I think this idea of a "blue baby" in software development is critical (and this movie portrays it so well). I'm hoping my fellow developers will start using this term along with me. If your colleagues give you a sideways look as you yell, "Eureka! We've got a blue baby!", go ahead and send them this post.

Blue Baby: A term in software development referring to a bug that can be reproduced at will in a controlled environment. 

Your work may not be as important as open-heart surgery, but hopefully it doesn't take you 13 years to reproduce an important bug. What you do matters so fixing it matters too.

As a developer, what do you think? Is this term worthy to enter the lore of tech-speak such as bikeshedding, dogfooding, or rubberducking? (Cal Evans has a great post about the Software Development DSL you might also enjoy)

If you think so, share it with your communities. I'd also love your thoughts on this idea in the comments.

4 comments:

Fred Alger said...

I much prefer "[finding] the smoking gun." More of a detective / noir term and getting hard bugs to actually happen is usually a lot of detective work — tests, hacks, hunches, scientific wild-ass guesses. And once it's there, BAM, mystery solved, we've got the evidence needed to throw this bug in jail.

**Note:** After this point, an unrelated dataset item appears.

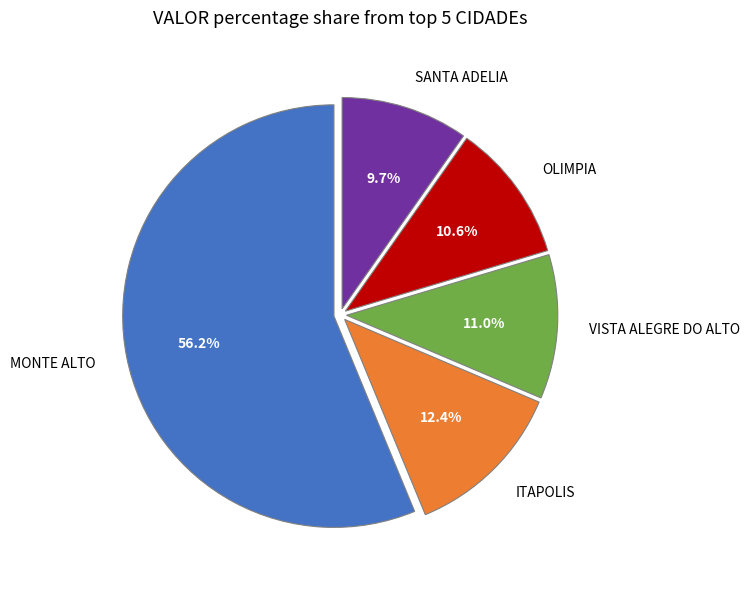

Is there a majority slice in this chart?

Yes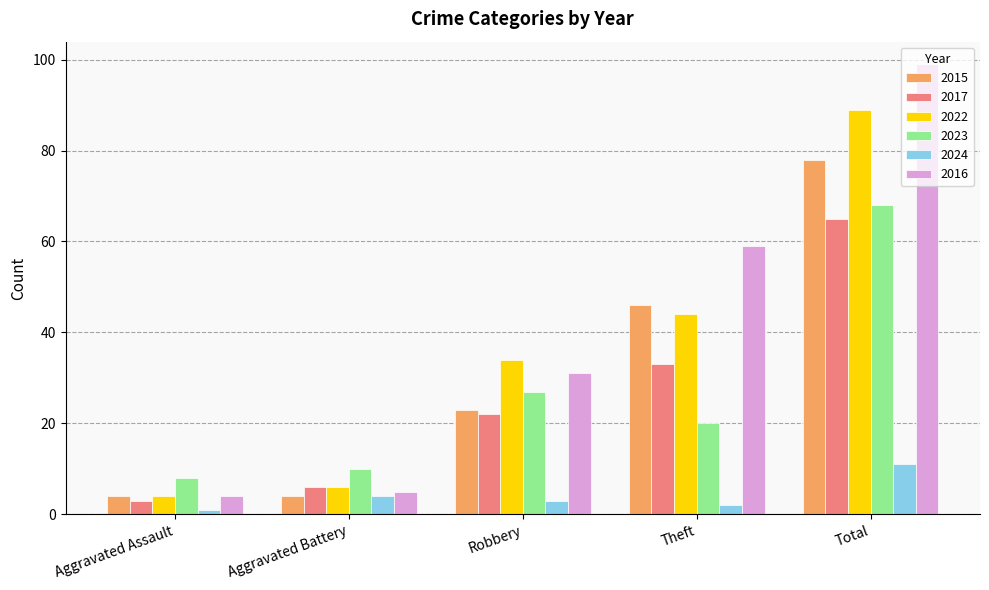

Are the bars horizontal?

No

Terms that have the connotation of neonatal illness and death are not ones I like to throw around. My wife is a midwife and a doula.

Luke Stokes said...

Oh, man... I hadn't thought about it from that perspective. When I watched the movie, I was viewing this as something that was forever solved. Is the blue baby syndrome something that still happens today? I just Googled a bit and came up with a couple articles, one saying the last known case in the UK was 1972, another saying there have been no known deaths in Europe or North America in the last 50 years.

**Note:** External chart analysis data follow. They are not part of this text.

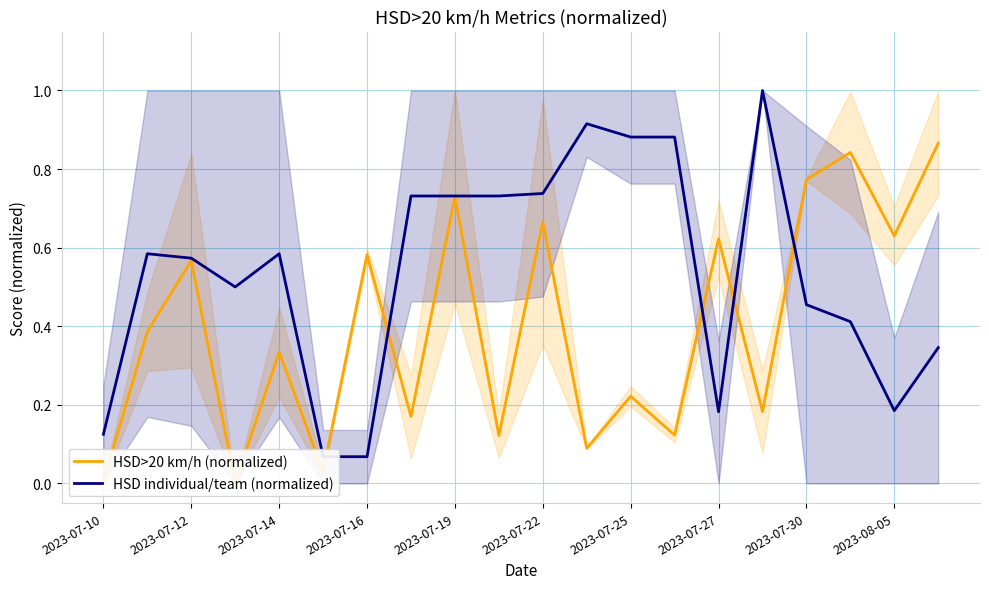

How many interior local valleys does the HSD>20 km/h (normalized) series have?

8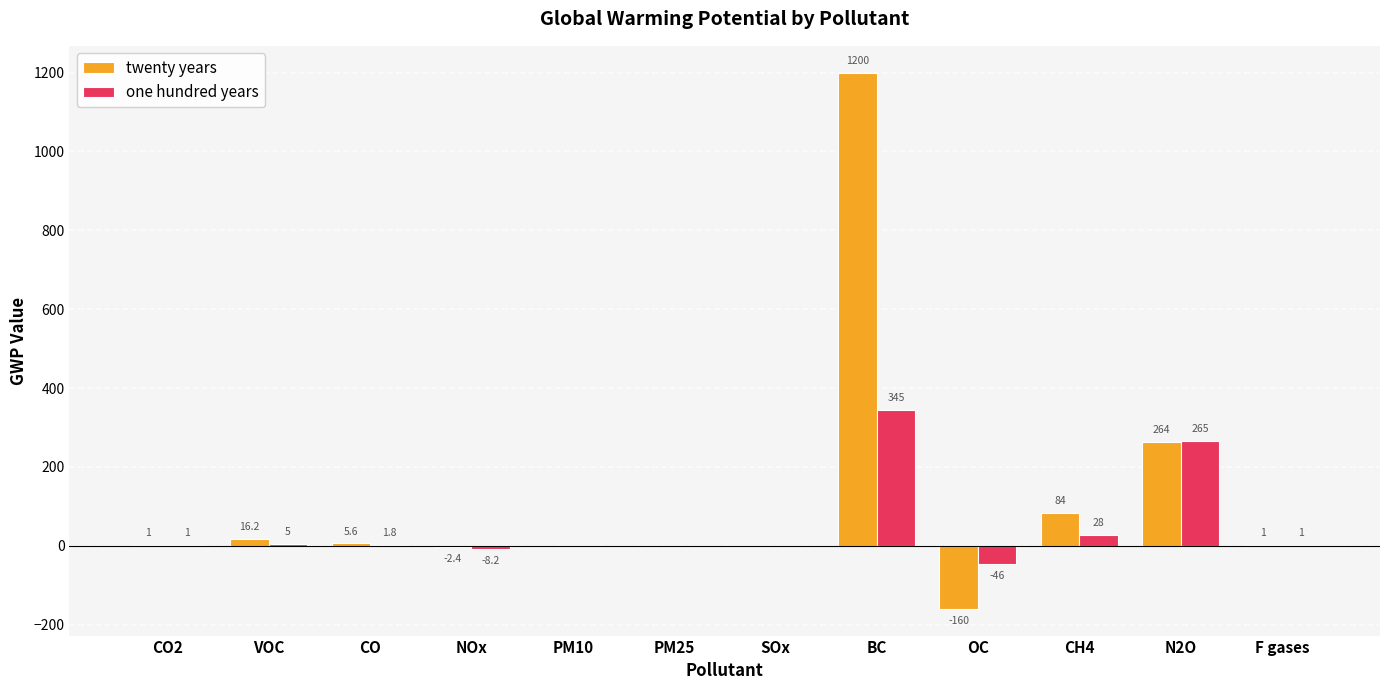

How many data points does each series have?

12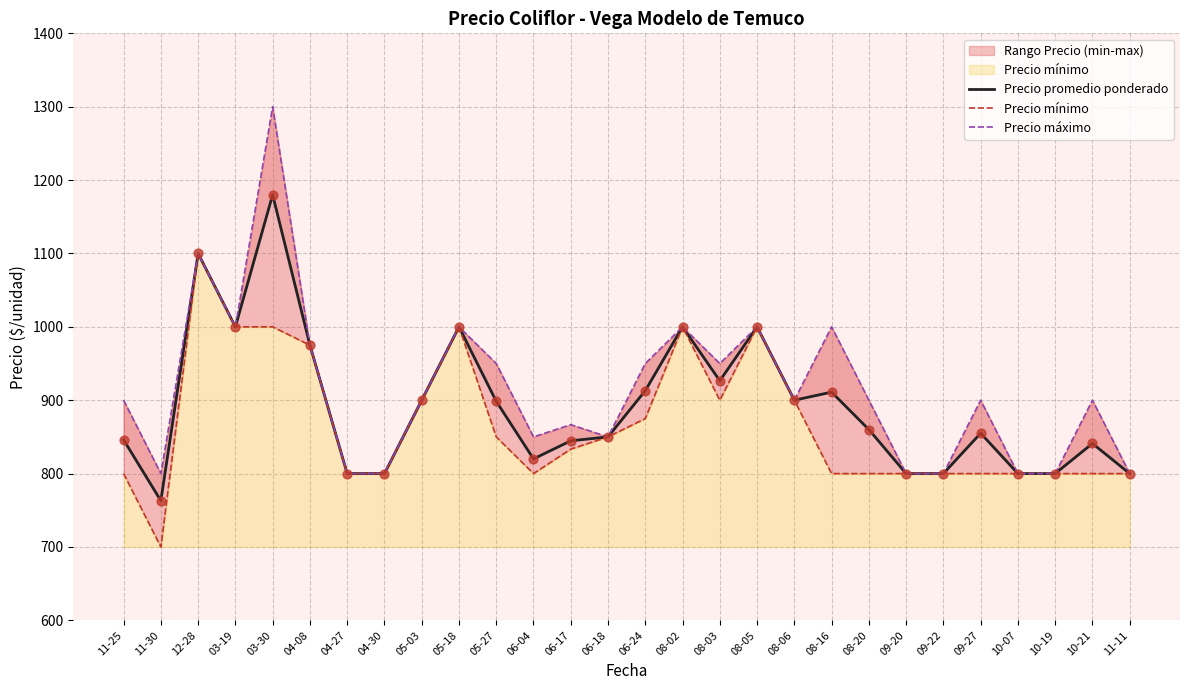

Which series has the largest total across all categories?

Precio máximo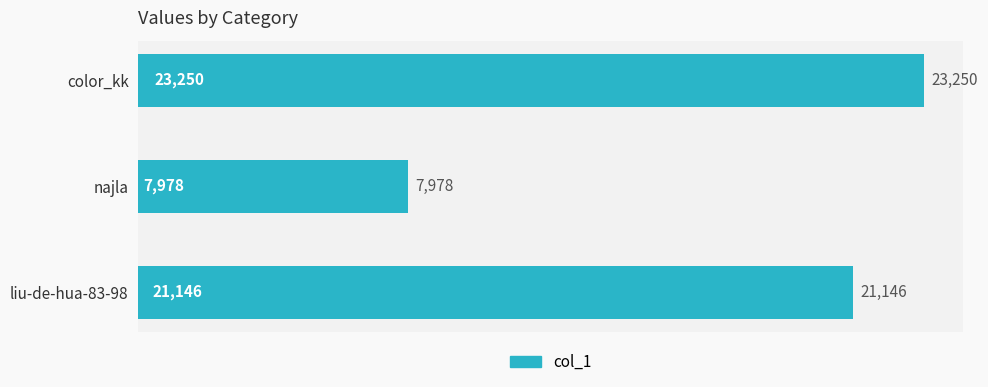

Count the number of categories in the chart.

3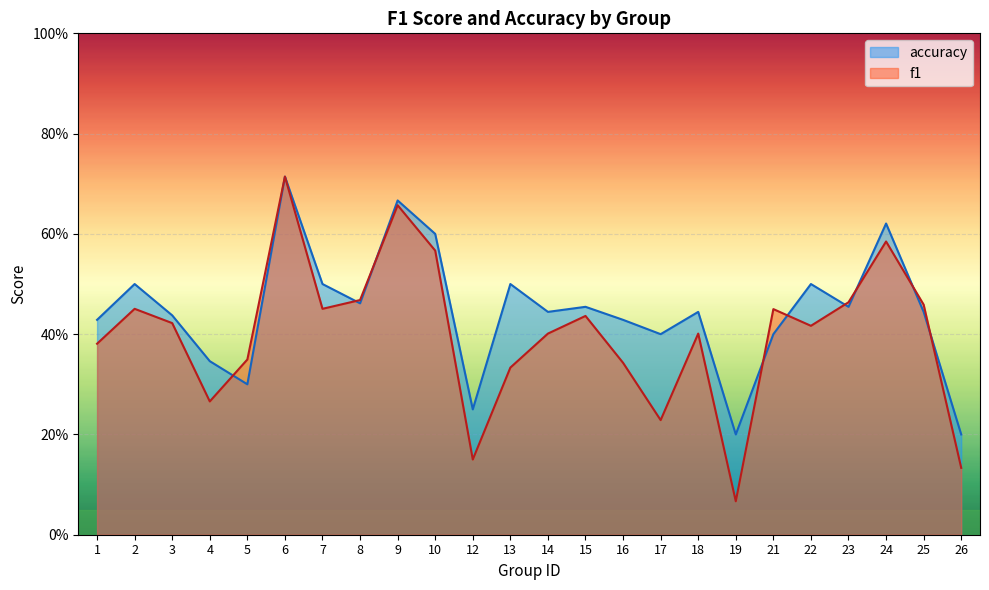

Rank the series by their average value, from lowest to highest.

f1, accuracy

The fact that the term is connected to something so emotional (and, as I saw it, something that has forever been solved) is what drew me to the idea. It's also why I enjoy the movie so much. They saved these baby's lives! That, to me, is super awesome! To get that awesome, they had to reproduce the problem in a controlled way.

From a doula/midwife perspective, I can understand how any reference to a baby disease would be offensive and distasteful, but I was looking at it more from a "this is how they solved something so terrible" perspective.

As for finding the smoking gun, I like it! It doesn't carry the same emotional connection though.. and when I think about the detective movies I've seen, they just don't grab me the same way this one does. Sure, we have to stop the bad guy before he murders someone else... but we're saving babies here!

Either way, thanks for the comment. If it's offensive, it probably won't be picked up by the masses (nor would I want it to). But, if it can be seen as a way to solve a once terrible problem, I think it can still work.

Just my opinion though. :)

Jon Wolski said...

Reminds me of http://www.stevemcconnell.com/ccdebug.htm

Luke Stokes said...

Nice! Thanks Wolski. I loved the it's easier "than debugging with an eye of newt and the dust of a frog's ear."

I need to read that (and many other books) on programming. Even though I have a CSE degree, I feel self-taught sometimes since I haven't read some classic programming books.

The language he uses here fits so well with the Blue Baby term:
"Stabilize the Error: If you can't make a defect occur reliably, it's almost impossible to diagnose. Making an intermittent defect occur predictably is one of the most challenging tasks in debugging." He also mentions "controlled conditions" later in the post.

Great read. One of the challenges for me is the "Set a maximum time for quick and dirty debugging." part. As a high D programmer, I often like to fire all guns at a problem and hope for a quick win. That often leads to ASSumptions and partial solutions. I try to balance that with overall productivity which... sometimes works, sometimes doesn't. Sometimes I'm making great progress, but going no where (or is that "now here"?)